Pivoting During the Pandemic
The chapter model has sustained us through challenging times, including the onset of the global pandemic in the spring of 2020. “All 14 of our chapters pivoted to the virtual world when COVID-19 hit,” said Chapter Manager Altinay Cortes. We weather storms as a community, and it’s our local peers who continuously show up, check in, and help us move forward.
Kelly Costello, Rose Community Foundation grants manager and Rocky Mountain chapter chair, found support from his peers during the early stages of the pandemic. His chapter moved events online, and members continued to support each other through quarantine periods. “We are not alone; we are doing the best we can. And to be able to pick other people’s brains [during the pandemic] … that has really strengthened and grown our chapter,” said Kelly. Chapter sessions became a space to navigate new subjects such as working from home and creating emergency grants.
Our chapters continue to grow and reach milestones amidst the disruption caused by COVID-19. PEAK Northeast, our founding chapter, co-hosted one of the network’s largest virtual events, with more than 300 participants. Under the theme “Equity and Evaluation: Can We Embrace Both in Collecting Demographic Data?” the webinar gave life to conversations about driving equity at a time when many members were unable to meet with their peers in person.
Chapters are meeting more than ever, while making conversations accessible to a wider audience. This year, PEAK Mideast, Midwest, and Southwest hosted their biggest chapter collaboration ever, leading a discussion around common legal issues facing private foundations. “Chapter leaders are taking advantage of virtual platforms to provide more flexible and inclusive programming. They are using online tools like Mural, Padlet, Mentimeter, and more to help lift up member voices,” said Altinay.
Our members are continuing to have fun and ignite joy within their chapter communities. Need some inspiration? Consider PEAK Delaware Valley’s Quarantini, PEAK New York’s regional happy hour and summer celebration, or PEAK Midwest’s virtual dance party!
Did you know? Chapters across the country are hosting events that help drive equity forward. Here are a few examples:
- Pursuing more equitable and just philanthropic systems—lessons from the field (PEAK Minnesota)
- What Does Equity Look Like at Your Foundation? (PEAK Northern California)
- Equity and Evaluation: Can We Embrace Both in Collecting Demographic Data? (PEAK Northeast)
- Reducing Bias in Grantmaking, Part 2 (PEAK Rocky Mountain and EPIP Colorado)
- Intro to Data Visualization and Accessibility (PEAK Southern California)
Learn more about the Drive Equity Principle for Peak Grantmaking.
A Place To Learn and Grow
Grassroots change happens at the chapter level.

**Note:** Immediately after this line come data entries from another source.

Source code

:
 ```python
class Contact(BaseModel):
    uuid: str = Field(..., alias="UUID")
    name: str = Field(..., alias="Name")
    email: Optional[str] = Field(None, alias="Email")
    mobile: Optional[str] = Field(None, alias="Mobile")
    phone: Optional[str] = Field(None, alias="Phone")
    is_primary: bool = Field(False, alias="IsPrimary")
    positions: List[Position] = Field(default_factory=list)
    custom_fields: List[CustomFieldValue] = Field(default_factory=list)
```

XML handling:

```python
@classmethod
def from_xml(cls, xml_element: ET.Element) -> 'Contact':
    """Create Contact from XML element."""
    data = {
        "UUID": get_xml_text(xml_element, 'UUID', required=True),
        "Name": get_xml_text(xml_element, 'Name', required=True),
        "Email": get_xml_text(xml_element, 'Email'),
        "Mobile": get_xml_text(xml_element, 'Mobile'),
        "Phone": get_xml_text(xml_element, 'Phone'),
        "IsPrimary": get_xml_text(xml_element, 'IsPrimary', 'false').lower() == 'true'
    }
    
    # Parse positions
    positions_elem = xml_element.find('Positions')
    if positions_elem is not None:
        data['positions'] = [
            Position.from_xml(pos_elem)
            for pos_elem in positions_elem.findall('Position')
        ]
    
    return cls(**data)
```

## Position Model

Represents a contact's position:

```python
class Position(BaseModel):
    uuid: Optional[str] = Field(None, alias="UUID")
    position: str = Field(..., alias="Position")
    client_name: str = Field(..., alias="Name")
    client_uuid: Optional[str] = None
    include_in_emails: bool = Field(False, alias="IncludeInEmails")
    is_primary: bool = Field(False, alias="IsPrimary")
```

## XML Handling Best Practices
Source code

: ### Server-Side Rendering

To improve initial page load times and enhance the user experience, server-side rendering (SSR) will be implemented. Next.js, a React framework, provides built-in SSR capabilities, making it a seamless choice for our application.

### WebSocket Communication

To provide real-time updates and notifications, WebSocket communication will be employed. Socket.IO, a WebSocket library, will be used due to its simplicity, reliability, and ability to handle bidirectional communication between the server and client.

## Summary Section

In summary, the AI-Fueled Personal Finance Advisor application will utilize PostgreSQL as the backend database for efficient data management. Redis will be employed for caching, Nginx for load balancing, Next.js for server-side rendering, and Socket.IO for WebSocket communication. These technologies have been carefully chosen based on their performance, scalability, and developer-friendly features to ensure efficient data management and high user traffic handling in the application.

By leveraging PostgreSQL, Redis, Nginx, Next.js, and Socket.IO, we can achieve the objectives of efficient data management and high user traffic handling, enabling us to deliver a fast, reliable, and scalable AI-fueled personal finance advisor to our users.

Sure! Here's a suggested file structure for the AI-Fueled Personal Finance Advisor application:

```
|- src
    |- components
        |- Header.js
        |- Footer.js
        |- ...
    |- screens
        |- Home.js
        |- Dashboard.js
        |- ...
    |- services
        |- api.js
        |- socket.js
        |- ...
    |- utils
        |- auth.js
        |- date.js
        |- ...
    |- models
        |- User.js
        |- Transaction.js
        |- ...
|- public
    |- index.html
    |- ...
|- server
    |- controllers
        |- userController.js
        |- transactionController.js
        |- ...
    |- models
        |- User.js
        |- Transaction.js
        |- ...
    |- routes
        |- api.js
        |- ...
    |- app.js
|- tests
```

It’s where members have the opportunity to live out the Learn, Share, Evolve Principle for Peak Grantmaking by contributing to the community’s growing body of knowledge and expertise. “One of my biggest passions is around knowledge sharing,” said PEAK Mideast Chapter Chair Kristen Summers who is also the Senior Grants Manager at Saint Luke’s Foundation in Cleveland. “I know that philanthropy is sitting on a gold mine of wisdom that can have a deeper impact if shared.” If local members have a dilemma, they can go online and post their problem on the CONNECT platform or raise their question at local events.
Over the past 25 years, our chapters have evolved and adapted to meet members where they are—both physically and professionally.
Chapters are places where member volunteers grow into leaders. Roland Kennedy Jr. of Bloomberg Philanthropies experienced this growth firsthand as the greater Washington, D.C., chapter chair. “PEAK Grantmaking … they were directly involved in my own leadership capacity to support that opportunity, as well as provide all of the resources that they could to ensure the success of the chapter,” said Roland.